- **TEXT**:
--------------------
Kathe Koja's fifth novel, and her last (to date) book for adults, came and went in the blink of an eye. Published by a relatively obscure publisher (Henry Holt normally does textbooks and obscure "literary" fiction) rather than her native Dell, given next to no publicity, and allowed to languish, Kink fell into obscurity within a few months of its publication date. I first ran across word Koja had published a fifth novel two months after its release; when I tried to order a copy, Borders was unable to get it. It had already gone out of print. It has never, to my knowledge, been released in paperback.

To call this an abomination, a crime against nature, would perhaps be understating the case. Koja is one of a handful of writers who regularly compete for the title of America's finest living person of letters. Kink, coming after the two perfect novels Skin and Strange Angels, could only be a letdown, right? If it went out of print THAT fast?

Of course not, fool.

Kink is, as any fan of Koja's is probably happy to hear, a work of brilliance just as blinding and extreme as Strange Angels (or Straydog, the book that came afterwards, with six long years between the two). It is not, like her previous novels, horror. Unlike the others, it doesn't even pretend to be. Kink is human drama, pure and simple. The mysterious, ethereal characters who have peppered her work from the beginning of here career are here exposed as pathetic, degenerates for the sake of degeneracy, living in their own little worlds carved out of the fabric of reality, existing only to hover around Koja's main characters like moths drawn to a bug zapper.

In this case, the main characters are three: Jess and Sophie, the young couple in love, meet Lena, the alluring loner. Through a string of events that seem random to Jess, who narrates, Lena ends up moving in, and well, the inevitable occurs.

Three-way relationships, be they [adult relations] or platonic, are the most fragile of delicacies. The ability to manipulate the balance of power within one to one's own ends, whatever they may be, are endless. Ultimately, that's what Kink is about; the rest of the world (including the novel's readership) is clearly capable of seeing this from the get-go, while Jess is too thick-headed to get it. (The comments of many of the book's reviewers make me think that, while they get that Jess is too thickheaded to see what's going on, don't buy how easy it is to manipulate others in such a situation. Trust me. The realism here goes well above and beyond that to be found in Skin or Strange Angels.) Jess' inability to see what's going on around him is relatively understandable, as he's blinded by both his love for Sophie and his passion for Lena; he does make some hall-of-fame-worthy stupid moves at various times, which to be fair have to be rationalized away. Eventually, the book does move out of the world of the [physical relations] dynamic and back into the world of the pathetic losers I talked about at the start, a world Jess is now very familiar with, and the book sets up a mystery about one of Lena's old flames (with a sucker punch at the end that caps the book off perfectly) that continues the interest far beyond anything reasonable.
--------------------
- **EXERCISE DATA**:
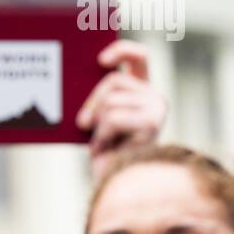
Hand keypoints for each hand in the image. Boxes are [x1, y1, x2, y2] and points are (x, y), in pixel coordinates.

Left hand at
--------------------
- **ABOUT THIS EXERCISE**:
Answer these questions from the review:
(a) Which store was unable to get a copy of Kink?
(b) Which character narrates Kink?
(c) Which book came after Strange Angels, and how many years passed between the two?

- **SOLUTION TO THIS PROBLEM**:
(a) Borders
(b) Jess
(c) Straydog, six years